The Ghanaian economist everyone should be listening to

Kwame Ofori Asomaning

The global economic direction of the post-financial crisis period has been that of austerity. The size of the deficit has become the measure of government’s economic performance.

In a time of high public debt, falling revenue from commodities and stagflation, it is no surprise that the economic debate in Ghana has focused on reducing the deficit. In fact, in my economic posts on this blog the goal of deficit reduction has featured regularly.

Of course liberal economists like Paul Krugman, Joseph Stiglitz, Simon Wren-Lewis and Thomas Piketty have been warning that austerity is not only unnecessary but will also slow down recovery. The strength of their arguments can be seen in how the IMF has started warning against needless austerity.

But in Ghana, we continue to get warnings about the debt and deficit dominating the economic debate. Yet there is one economist going against the austerity currents. He is Kwame Ofori Asomaning, MD of private equity firm, Ghana Growth Fund Company.

In a well-received article for the Business & Financial Times, he argued brilliantly that as long as we have a current account deficit, government can only reduce the budget deficit by reducing savings in the private sector. By using the national income formula he derived:

Private Sector Surplus (Savings) = Public Sector Deficit + Current Account Deficit.
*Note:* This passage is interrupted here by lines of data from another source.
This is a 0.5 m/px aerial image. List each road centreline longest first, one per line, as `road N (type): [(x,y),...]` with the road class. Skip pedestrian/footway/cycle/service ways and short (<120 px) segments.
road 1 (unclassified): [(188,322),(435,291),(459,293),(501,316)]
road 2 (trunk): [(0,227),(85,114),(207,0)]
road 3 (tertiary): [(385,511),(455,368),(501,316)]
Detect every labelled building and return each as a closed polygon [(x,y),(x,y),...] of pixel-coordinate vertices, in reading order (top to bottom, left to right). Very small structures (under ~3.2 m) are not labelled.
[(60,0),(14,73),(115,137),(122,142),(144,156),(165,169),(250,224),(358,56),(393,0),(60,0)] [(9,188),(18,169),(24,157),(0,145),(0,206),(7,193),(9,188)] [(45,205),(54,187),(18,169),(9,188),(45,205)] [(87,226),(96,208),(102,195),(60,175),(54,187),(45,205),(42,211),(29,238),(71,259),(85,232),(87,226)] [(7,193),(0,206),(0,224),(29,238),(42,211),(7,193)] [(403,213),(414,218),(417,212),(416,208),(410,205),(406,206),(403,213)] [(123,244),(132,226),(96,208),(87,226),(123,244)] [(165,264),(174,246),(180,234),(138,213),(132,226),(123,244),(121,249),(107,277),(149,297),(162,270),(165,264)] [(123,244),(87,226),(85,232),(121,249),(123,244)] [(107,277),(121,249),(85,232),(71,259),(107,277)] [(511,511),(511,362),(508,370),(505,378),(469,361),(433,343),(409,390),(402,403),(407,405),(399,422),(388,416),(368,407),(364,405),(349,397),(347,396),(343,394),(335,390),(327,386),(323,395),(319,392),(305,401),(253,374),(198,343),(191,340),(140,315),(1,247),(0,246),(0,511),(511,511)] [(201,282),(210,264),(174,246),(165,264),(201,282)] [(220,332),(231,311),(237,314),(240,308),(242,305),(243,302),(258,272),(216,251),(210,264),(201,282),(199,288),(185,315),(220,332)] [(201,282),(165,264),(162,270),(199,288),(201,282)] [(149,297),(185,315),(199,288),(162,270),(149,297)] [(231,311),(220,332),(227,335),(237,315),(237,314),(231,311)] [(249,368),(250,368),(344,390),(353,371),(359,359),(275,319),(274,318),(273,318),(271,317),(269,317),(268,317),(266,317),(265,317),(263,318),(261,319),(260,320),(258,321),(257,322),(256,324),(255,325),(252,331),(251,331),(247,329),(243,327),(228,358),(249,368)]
This means that a private sector surplus requires the public sector to take on a deficit equal to the savings of the private sector when there is current account deficit. He therefore criticised the deficit targeting which has become the government’s preoccupation since the IMF programme. He argued that cutting the deficit will require robbing the private sector of savings. Please read the whole article here, it’s very rewarding.

And in a second article he reinforced his argument and basically asked for a larger money supply with a promise to follow up with an argument on how our inflation was not one which could be cured with interest rates.

One can derive from his arguments that he’s not too big a fan of the accumulation of foreign debt. And truth be told a lot of his arguments in his second article could’ve been made better with the consideration of Ghana’s large external debt.

But whether one agrees with Mr Asomaning or not, he is certainly someone whose opinions should be included in the public debate. This is because economic consensus which is mostly just the terms of our creditors could prove dangerous. We need to look for alternatives in the long run.

We need space to develop infrastructure, create jobs and invest in the people and it is clear an economic goal of cutting deficits is inconsistent with that. A true economic debate is needed. If we proceed with the assumption that smaller deficits should be the goal then there really is no debate.